Chief Executive Carrie Lam claimed on Tuesday that “there are external forces quite active in Hong Kong for their ulterior motive,” but she did not give specifics. Those forces are intent on undermining the Chinese government and promoting ideological prejudices against the country, she said.
“These external forces are at work, and how they are acting, penetrating into various institutions in Hong Kong including the universities, is something that everyone in position should be very sensitive to,” Lam told reporters.
Lam urged university management, council chairs and presidents to be “extremely careful” and to ensure students will not take part in unlawful activities or be “indoctrinated by prejudices and bias.”

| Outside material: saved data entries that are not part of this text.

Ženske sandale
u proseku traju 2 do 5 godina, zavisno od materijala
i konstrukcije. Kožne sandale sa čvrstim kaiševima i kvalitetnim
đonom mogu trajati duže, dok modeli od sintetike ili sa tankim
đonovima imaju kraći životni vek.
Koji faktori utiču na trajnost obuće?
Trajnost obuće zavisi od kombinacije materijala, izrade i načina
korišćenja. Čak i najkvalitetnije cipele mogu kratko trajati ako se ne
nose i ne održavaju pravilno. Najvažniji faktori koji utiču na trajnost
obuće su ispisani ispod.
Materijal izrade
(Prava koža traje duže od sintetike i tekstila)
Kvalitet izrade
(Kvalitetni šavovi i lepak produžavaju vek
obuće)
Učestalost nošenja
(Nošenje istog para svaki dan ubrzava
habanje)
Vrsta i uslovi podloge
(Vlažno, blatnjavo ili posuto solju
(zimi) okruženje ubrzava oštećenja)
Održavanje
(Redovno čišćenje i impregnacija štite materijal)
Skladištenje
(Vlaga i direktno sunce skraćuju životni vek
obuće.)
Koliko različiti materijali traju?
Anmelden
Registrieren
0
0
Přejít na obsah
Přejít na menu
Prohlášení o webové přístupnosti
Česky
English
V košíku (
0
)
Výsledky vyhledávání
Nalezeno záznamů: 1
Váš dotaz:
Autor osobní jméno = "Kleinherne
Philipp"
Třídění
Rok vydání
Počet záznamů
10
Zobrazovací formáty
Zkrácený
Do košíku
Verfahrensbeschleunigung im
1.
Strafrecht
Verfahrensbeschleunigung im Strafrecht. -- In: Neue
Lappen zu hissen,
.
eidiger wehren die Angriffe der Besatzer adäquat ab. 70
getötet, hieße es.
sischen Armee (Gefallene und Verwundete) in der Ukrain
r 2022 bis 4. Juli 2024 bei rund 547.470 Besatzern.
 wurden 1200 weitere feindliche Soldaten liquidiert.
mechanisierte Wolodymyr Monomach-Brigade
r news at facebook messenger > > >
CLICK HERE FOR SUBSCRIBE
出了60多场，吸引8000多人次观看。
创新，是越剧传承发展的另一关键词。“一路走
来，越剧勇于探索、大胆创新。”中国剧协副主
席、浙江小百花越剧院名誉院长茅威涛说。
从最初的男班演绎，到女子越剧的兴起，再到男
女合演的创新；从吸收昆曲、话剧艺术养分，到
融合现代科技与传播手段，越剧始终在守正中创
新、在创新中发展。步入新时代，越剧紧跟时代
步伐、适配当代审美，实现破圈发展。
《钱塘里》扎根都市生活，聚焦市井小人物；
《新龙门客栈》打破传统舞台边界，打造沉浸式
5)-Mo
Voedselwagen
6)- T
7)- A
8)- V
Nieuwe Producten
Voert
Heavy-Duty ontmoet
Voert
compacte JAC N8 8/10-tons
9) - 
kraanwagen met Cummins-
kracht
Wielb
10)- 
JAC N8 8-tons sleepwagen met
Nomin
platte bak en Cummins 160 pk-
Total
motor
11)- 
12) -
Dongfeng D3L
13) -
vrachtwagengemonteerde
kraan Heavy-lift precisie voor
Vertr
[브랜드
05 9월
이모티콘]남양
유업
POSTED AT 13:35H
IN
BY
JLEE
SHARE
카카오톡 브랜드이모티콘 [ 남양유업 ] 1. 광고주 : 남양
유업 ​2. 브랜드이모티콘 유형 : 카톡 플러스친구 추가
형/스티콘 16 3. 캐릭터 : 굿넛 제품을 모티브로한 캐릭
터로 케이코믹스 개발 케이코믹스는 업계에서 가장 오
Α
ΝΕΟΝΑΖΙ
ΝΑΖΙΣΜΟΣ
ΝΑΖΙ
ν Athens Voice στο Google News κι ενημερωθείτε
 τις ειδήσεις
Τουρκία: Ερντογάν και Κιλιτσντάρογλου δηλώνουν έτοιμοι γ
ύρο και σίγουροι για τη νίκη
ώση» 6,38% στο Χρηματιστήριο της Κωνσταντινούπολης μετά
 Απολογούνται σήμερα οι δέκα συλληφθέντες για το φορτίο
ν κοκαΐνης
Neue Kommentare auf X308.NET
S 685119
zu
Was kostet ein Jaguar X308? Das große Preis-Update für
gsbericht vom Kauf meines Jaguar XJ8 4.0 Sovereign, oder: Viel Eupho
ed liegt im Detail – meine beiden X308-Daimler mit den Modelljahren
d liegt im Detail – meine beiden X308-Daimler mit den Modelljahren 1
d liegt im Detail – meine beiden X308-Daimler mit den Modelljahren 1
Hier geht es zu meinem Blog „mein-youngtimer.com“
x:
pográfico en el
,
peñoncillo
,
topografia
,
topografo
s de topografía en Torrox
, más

Separately, a postgraduate student at the University of Hong Kong had reported at least two faculty members to the authorities via the national security tip line, according to an article by The Atlantic citing anonymous sources.
At a closed-door meeting for HKU faculty members in May, two school administrators admitted to attendees that they had been “caught off guard by the speed and breadth of the crackdown across the city,” the magazine reported.

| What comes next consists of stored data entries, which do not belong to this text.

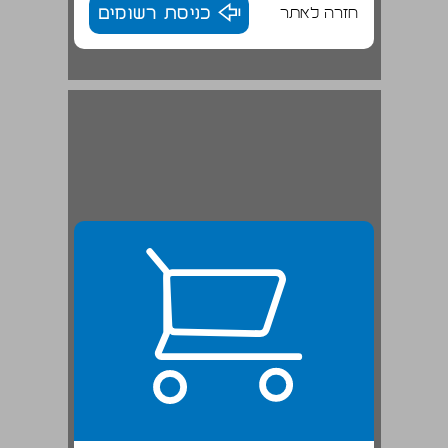
חזרה לאתר
כניסת רשומים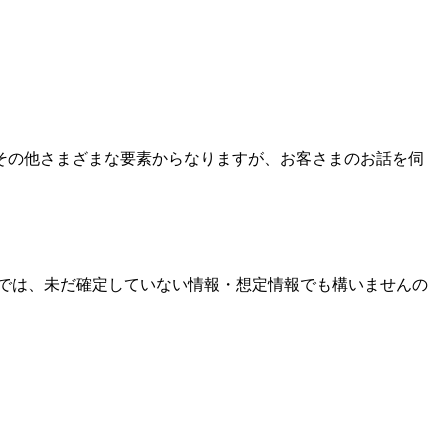
その他さまざまな要素からなりますが、お客さまのお話を伺
では、未だ確定していない情報・想定情報でも構いませんの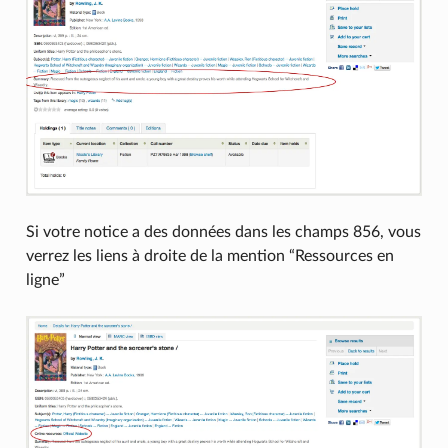
Si votre notice a des données dans les champs 856, vous
verrez les liens à droite de la mention “Ressources en
ligne”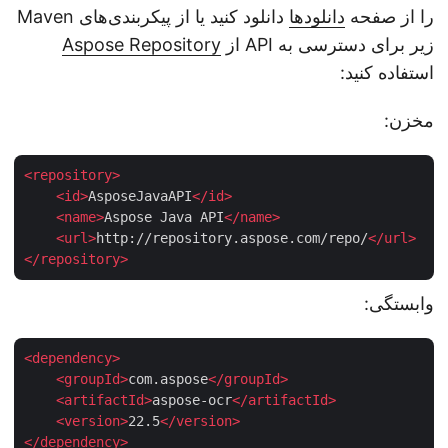
را از صفحه
دانلودها
دانلود کنید یا از پیکربندی‌های Maven
زیر برای دسترسی به API از
Aspose Repository
استفاده کنید:
مخزن:
<
repository
>
<
id
>
AsposeJavaAPI
</
id
>
<
name
>
Aspose Java API
</
name
>
<
url
>
http://repository.aspose.com/repo/
</
url
>
</
repository
>
وابستگی:
<
dependency
>
<
groupId
>
com.aspose
</
groupId
>
<
artifactId
>
aspose-ocr
</
artifactId
>
<
version
>
22.5
</
version
>
</
dependency
>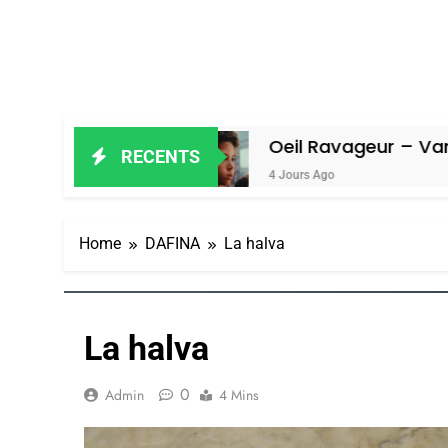
l
Oeil Ravageur – Vanessa De Loya 
RECENTS
4 Jours Ago
Home
DAFINA
La halva
La halva
0
Admin
4 Mins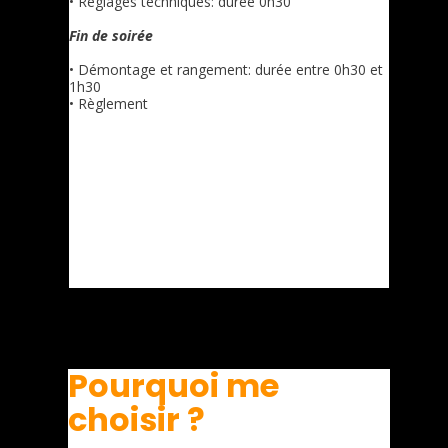
• Réglages techniques: durée 0h30
Fin de soirée
• Démontage et rangement: durée entre 0h30 et
1h30
• Règlement
Pourquoi me
choisir ?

The HKU academics reportedly wanted to know if the university would provide legal assistance if they were arrested over their work, what to do if students reported professors on the tip line and how to respond to the government’s mandate to “promote” national security.
Some faculty members became emotional at the meeting because they felt abandoned by the university. “To say that people feel saddened or let down … these are words that are far too small a representation of the depth of disappointment and really despair and fear in that room,” one attendee was quoted as saying.
William Cheung, chair of the HKU staff union, told Apple Daily he was not aware of any colleagues being reported to the authorities by their students, but said the possibility could not be ruled out. Many HKU teaching staff were also worried about being required to swear an oath of allegiance to the Hong Kong government and to uphold the Basic Law, he said.
Apple Daily has contacted the University of Hong Kong for comment. The police said it would not comment on individual media reports.